AIMS: Cardiomyopathies are common cardiovascular diseases in children. Cardiac magnetic resonance imaging (cMRI) and echocardiography (Echo) are routinely applied in the detection and diagnosis of pediatric cardiomyopathies. In this study, we compared and explored the correlation between these two measurements in pediatric patients with various cardiomyopathies.
METHODS AND RESULTS: A total of 53 pediatric patients with cardiomyopathy hospitalized during the recent 3 years in our hospital were analyzed. All of them and 22 normal controls were assessed by both cMRI and Echo. Cardiac function of the patients was graded according to the New York Heart Association functional classification. The cardiac function indexes measured with both cMRI and Echo included left-ventricular (LV) end-diastolic volume (EDV), end-systolic volume, ejection fraction and fractional shortening. These parameters were somehow lower in cMRI measurements than in Echo measurements. The index of diastolic function, such as peak filling rate (PFR) measured with cMRI, had a good correlation with the clinical cardiac functional score, while the index of the diastolic function (early/atrial filling ratio and isovolumic relaxation time) measured with Echo was not well correlated with the clinical cardiac function score. Significant systolic dysfunction was detected by cMRI in 34 patients with dilated cardiomyopathy, LV noncompaction or endocardial fibroelastosis. Significant diastolic dysfunction was detected by cMRI in 19 patients with hypertrophic cardiomyopathy or restrictive cardiomyopathy showing an alteration in PFR and EDV.

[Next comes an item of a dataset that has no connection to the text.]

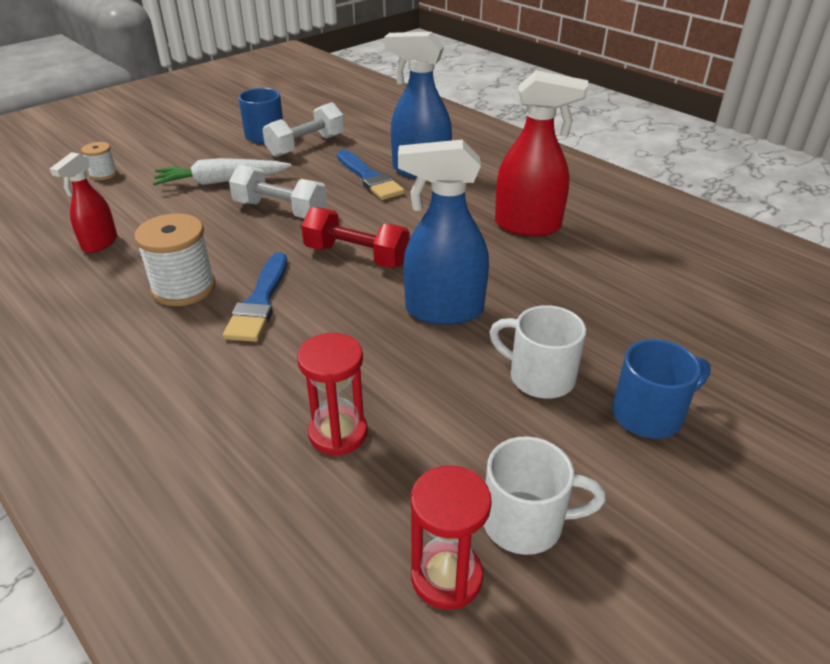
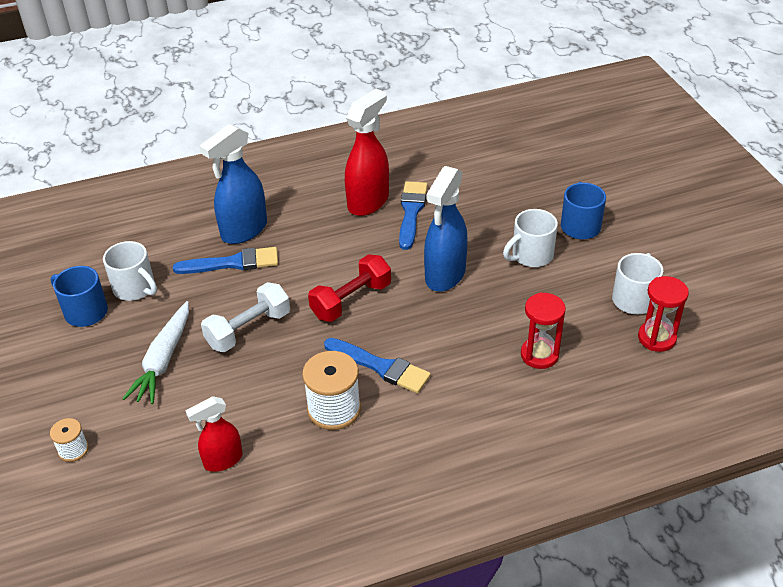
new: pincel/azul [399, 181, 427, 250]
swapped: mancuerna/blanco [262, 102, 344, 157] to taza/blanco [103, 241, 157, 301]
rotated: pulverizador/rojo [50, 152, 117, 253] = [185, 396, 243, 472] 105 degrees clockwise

CUNCLUSIONS: Both cMRI and Echo are of great value in the diagnosis and assessment of cardiac function in pediatric patients with cardiomyopathy. cMRI could accurately display the characteristic morphological changes in the hearts affected with cardiomyopathies, and late gadolinium enhancement on cMRI may reveal myocardial fibrosis, which has obvious advantages over Echo measurements in diagnosis. Furthermore, cMRI can quantitatively determine ventricular function because it does not make invalid geometrical assumptions.